- **Task item**: Can you edit the lines below so that every "same style as" becomes "formatted like", with everything else kept the same and the pictures left out?

(Measuring device readout data)

BEGIN

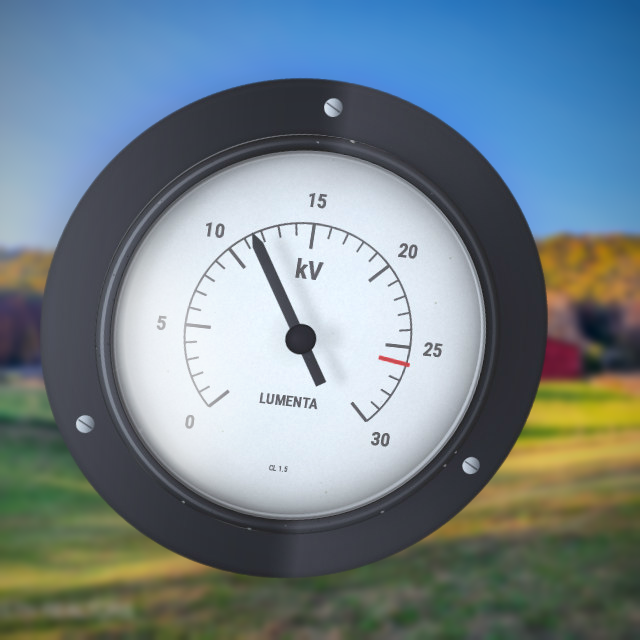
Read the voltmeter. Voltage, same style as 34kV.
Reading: 11.5kV
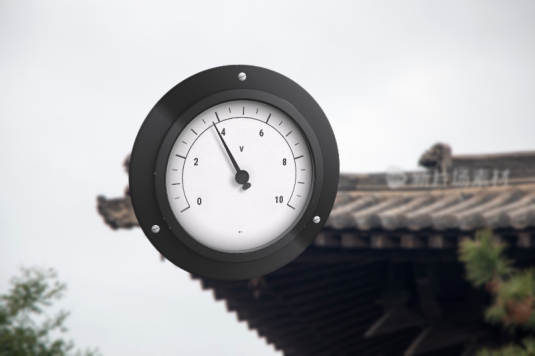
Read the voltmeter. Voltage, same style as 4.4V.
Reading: 3.75V
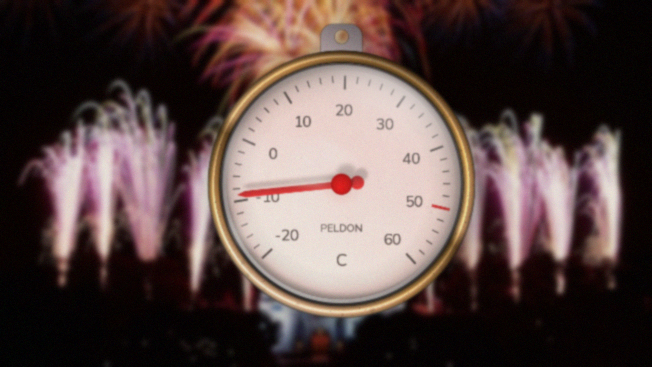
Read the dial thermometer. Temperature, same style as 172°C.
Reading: -9°C
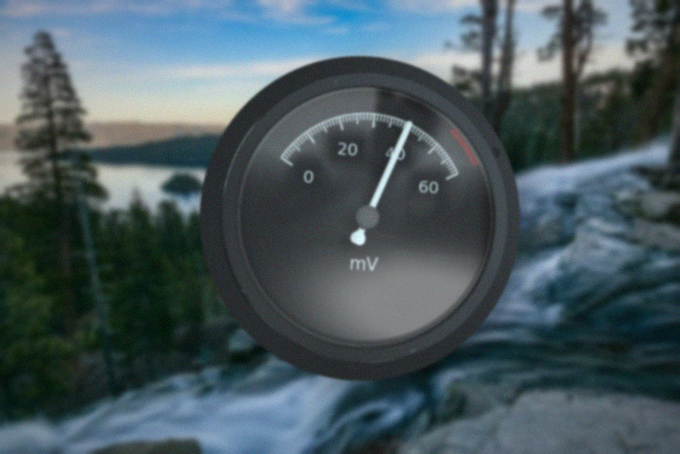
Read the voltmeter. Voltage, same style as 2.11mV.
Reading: 40mV
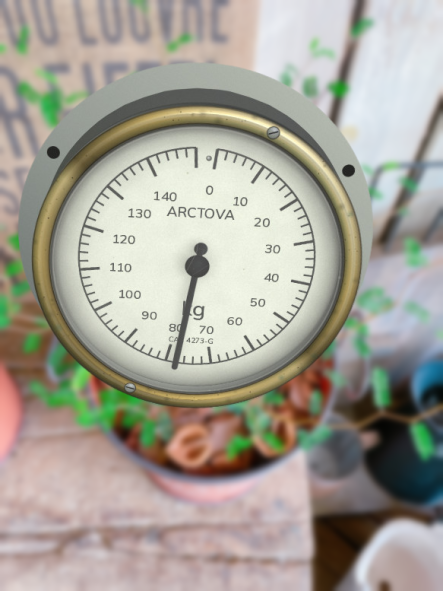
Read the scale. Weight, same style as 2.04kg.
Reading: 78kg
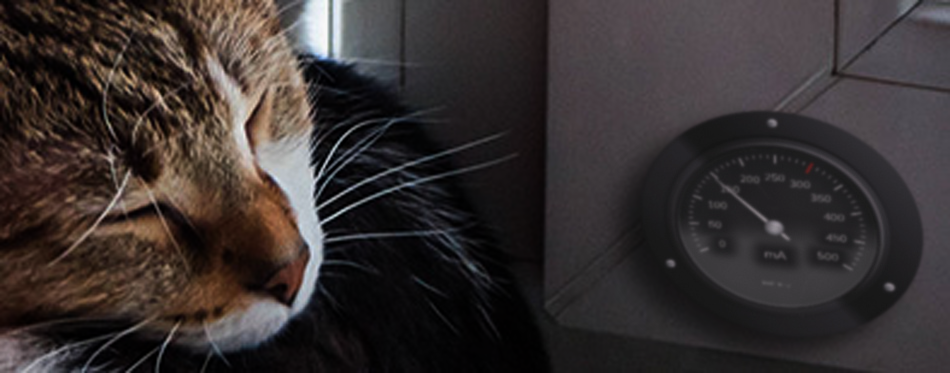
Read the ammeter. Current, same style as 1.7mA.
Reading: 150mA
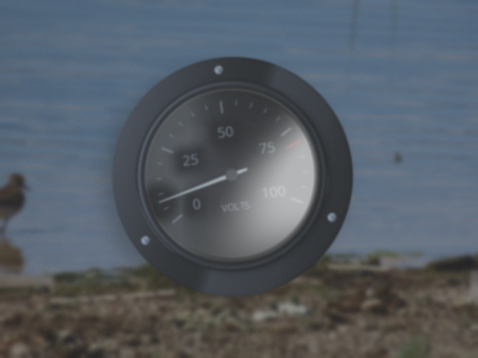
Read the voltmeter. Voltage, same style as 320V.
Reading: 7.5V
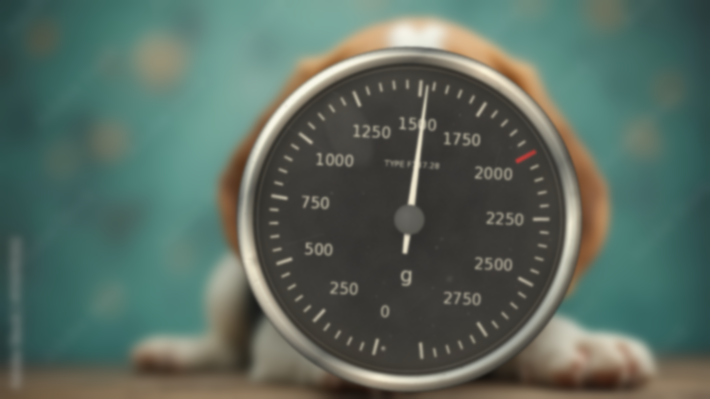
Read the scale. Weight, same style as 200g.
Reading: 1525g
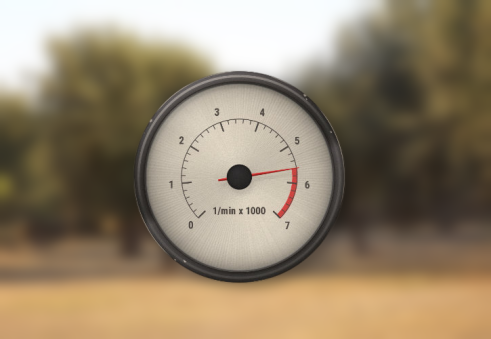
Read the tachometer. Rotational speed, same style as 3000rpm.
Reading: 5600rpm
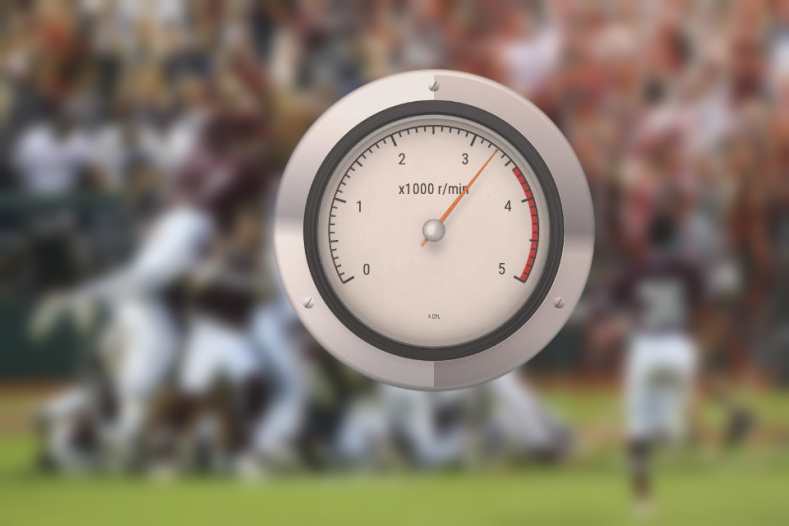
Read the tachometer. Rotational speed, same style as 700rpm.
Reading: 3300rpm
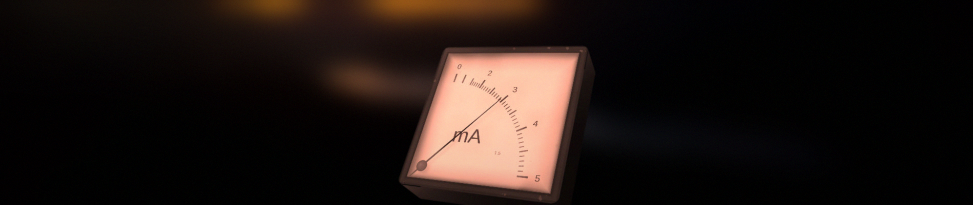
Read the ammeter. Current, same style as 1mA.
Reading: 3mA
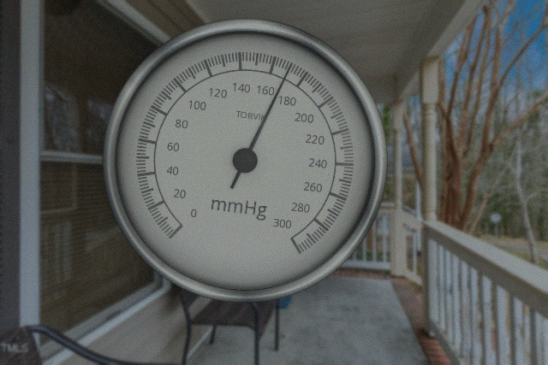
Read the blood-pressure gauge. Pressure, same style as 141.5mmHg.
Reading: 170mmHg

END

- **Answer section**:
Read the voltmeter. Voltage, formatted like 34kV.
Reading: 11.5kV
Read the voltmeter. Voltage, formatted like 4.4V.
Reading: 3.75V
Read the dial thermometer. Temperature, formatted like 172°C.
Reading: -9°C
Read the voltmeter. Voltage, formatted like 2.11mV.
Reading: 40mV
Read the scale. Weight, formatted like 2.04kg.
Reading: 78kg
Read the ammeter. Current, formatted like 1.7mA.
Reading: 150mA
Read the voltmeter. Voltage, formatted like 320V.
Reading: 7.5V
Read the scale. Weight, formatted like 200g.
Reading: 1525g
Read the tachometer. Rotational speed, formatted like 3000rpm.
Reading: 5600rpm
Read the tachometer. Rotational speed, formatted like 700rpm.
Reading: 3300rpm
Read the ammeter. Current, formatted like 1mA.
Reading: 3mA
Read the blood-pressure gauge. Pressure, formatted like 141.5mmHg.
Reading: 170mmHg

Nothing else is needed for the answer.